Page-level text extractions ▸
********

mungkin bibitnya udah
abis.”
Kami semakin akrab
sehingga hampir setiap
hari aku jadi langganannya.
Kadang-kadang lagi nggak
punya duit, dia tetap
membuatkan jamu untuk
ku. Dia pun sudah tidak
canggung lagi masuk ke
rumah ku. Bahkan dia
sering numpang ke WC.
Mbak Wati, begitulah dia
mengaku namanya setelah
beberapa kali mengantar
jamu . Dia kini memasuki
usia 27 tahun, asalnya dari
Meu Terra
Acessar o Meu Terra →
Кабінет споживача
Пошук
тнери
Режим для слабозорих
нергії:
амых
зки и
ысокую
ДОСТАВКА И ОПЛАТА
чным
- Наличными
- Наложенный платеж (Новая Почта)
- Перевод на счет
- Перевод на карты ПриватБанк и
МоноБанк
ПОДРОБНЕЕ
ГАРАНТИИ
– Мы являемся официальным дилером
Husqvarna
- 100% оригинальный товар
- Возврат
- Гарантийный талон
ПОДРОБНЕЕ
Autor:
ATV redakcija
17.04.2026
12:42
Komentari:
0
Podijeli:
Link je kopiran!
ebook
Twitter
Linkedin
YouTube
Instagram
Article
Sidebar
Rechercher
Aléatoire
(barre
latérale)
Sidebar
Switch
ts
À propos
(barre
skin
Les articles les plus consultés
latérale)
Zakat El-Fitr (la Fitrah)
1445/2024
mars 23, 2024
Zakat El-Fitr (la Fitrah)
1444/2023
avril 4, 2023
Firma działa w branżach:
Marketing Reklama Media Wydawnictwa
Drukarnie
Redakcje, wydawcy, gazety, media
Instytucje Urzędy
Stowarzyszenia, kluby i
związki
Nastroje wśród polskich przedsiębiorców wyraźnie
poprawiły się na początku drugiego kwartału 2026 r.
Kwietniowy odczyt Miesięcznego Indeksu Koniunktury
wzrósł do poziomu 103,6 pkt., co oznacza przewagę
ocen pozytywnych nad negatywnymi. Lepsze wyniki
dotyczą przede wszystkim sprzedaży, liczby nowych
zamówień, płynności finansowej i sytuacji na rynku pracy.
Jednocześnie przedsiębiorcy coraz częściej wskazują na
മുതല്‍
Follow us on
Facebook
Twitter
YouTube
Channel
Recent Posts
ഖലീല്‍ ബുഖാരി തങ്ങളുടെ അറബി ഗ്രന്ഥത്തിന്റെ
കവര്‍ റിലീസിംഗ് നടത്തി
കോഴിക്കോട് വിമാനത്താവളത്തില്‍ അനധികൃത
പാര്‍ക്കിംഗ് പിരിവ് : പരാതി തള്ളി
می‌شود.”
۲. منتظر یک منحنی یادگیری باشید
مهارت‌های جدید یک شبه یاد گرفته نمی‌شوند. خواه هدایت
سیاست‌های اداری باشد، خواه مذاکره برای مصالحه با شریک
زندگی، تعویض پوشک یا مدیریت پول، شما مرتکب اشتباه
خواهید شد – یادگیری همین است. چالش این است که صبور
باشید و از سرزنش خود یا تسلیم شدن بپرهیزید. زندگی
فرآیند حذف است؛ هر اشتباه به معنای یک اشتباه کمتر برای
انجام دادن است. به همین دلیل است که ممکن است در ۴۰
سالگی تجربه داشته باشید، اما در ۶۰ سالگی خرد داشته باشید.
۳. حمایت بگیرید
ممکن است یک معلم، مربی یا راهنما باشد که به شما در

********

Exercise description ▸ Each line from the top of the records down to the one with "Marketing Reklama Media Wydawnictwa" must be retyped exactly; include both ends and nothing else.

Your solution ▸
mungkin bibitnya udah
abis.”
Kami semakin akrab
sehingga hampir setiap
hari aku jadi langganannya.
Kadang-kadang lagi nggak
punya duit, dia tetap
membuatkan jamu untuk
ku. Dia pun sudah tidak
canggung lagi masuk ke
rumah ku. Bahkan dia
sering numpang ke WC.
Mbak Wati, begitulah dia
mengaku namanya setelah
beberapa kali mengantar
jamu . Dia kini memasuki
usia 27 tahun, asalnya dari
Meu Terra
Acessar o Meu Terra →
Кабінет споживача
Пошук
тнери
Режим для слабозорих
нергії:
амых
зки и
ысокую
ДОСТАВКА И ОПЛАТА
чным
- Наличными
- Наложенный платеж (Новая Почта)
- Перевод на счет
- Перевод на карты ПриватБанк и
МоноБанк
ПОДРОБНЕЕ
ГАРАНТИИ
– Мы являемся официальным дилером
Husqvarna
- 100% оригинальный товар
- Возврат
- Гарантийный талон
ПОДРОБНЕЕ
Autor:
ATV redakcija
17.04.2026
12:42
Komentari:
0
Podijeli:
Link je kopiran!
ebook
Twitter
Linkedin
YouTube
Instagram
Article
Sidebar
Rechercher
Aléatoire
(barre
latérale)
Sidebar
Switch
ts
À propos
(barre
skin
Les articles les plus consultés
latérale)
Zakat El-Fitr (la Fitrah)
1445/2024
mars 23, 2024
Zakat El-Fitr (la Fitrah)
1444/2023
avril 4, 2023
Firma działa w branżach:
Marketing Reklama Media Wydawnictwa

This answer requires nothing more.